Roese expects agentic architectures to become more mainstream with more standardisation, driving enterprises to adopt agent-oriented AI systems from the middle of 2025. “That will be probably the first time we start to see significant acceleration in the production of AI in the enterprise,” he said.

Addressing concerns around data leakage and agent management, Roese said different types of agents will require different lifecycle management approaches.

For example, agents with stable, specific tasks can be managed in the same way as updating packaged software, while those that interact with dynamic, real-time data should use RAG to access the data, rather than embedding the data in the agent itself.

Organisations can also use an ensemble of specialised agents, rather than a single monolithic agent, for better control and explainability. Each agent in the ensemble can have a different management lifecycle tailored to its specific function.

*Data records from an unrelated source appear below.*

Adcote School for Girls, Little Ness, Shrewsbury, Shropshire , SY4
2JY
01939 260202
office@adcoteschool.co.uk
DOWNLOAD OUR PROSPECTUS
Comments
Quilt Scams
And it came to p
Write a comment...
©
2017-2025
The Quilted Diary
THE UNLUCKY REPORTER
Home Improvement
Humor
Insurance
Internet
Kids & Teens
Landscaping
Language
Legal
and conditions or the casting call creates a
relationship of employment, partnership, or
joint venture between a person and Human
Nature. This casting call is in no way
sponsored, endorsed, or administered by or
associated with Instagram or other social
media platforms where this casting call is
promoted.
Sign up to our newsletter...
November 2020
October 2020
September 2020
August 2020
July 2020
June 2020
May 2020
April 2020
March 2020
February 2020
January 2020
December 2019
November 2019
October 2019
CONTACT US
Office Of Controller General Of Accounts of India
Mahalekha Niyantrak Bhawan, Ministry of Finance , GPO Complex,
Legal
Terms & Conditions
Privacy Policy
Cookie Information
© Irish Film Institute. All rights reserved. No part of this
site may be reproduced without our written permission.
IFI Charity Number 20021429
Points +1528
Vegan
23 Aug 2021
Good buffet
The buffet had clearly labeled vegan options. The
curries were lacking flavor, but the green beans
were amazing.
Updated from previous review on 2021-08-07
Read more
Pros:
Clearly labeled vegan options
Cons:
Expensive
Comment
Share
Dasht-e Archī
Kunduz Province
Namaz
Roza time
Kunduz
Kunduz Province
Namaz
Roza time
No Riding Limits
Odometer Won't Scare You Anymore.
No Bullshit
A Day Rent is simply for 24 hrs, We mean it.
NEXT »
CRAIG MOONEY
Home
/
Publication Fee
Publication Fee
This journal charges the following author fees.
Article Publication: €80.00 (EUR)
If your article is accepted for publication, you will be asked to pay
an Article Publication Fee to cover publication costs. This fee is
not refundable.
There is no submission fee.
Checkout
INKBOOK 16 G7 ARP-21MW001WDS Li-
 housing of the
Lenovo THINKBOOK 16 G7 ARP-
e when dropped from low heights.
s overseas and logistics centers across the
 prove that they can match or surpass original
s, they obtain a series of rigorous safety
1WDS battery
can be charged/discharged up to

For instance, a communication agent running on a local machine can use tools like LangChain to talk to a monolithic large language model or an agent that can access real-time information about an organisation’s inventory. “It’s the collaboration between the two agents that gives you what appears to be a real-time answer, even though from a lifecycle perspective, the only thing that’s real-time is the database behind the second agent,” said Roese.

He acknowledged the challenges enterprises face in navigating the complex AI landscape, citing governance, the influence of “random vendors” over business units that are driving most AI projects, and the need for predictable costs as key hurdles.

Still, Roese remains optimistic about the future, advising companies to focus on strategic AI implementations that align with their core competencies and leverage readily available off-the-shelf tools. “As you put better governance in place, as things become more off-the-shelf, you can actually move faster,” he said.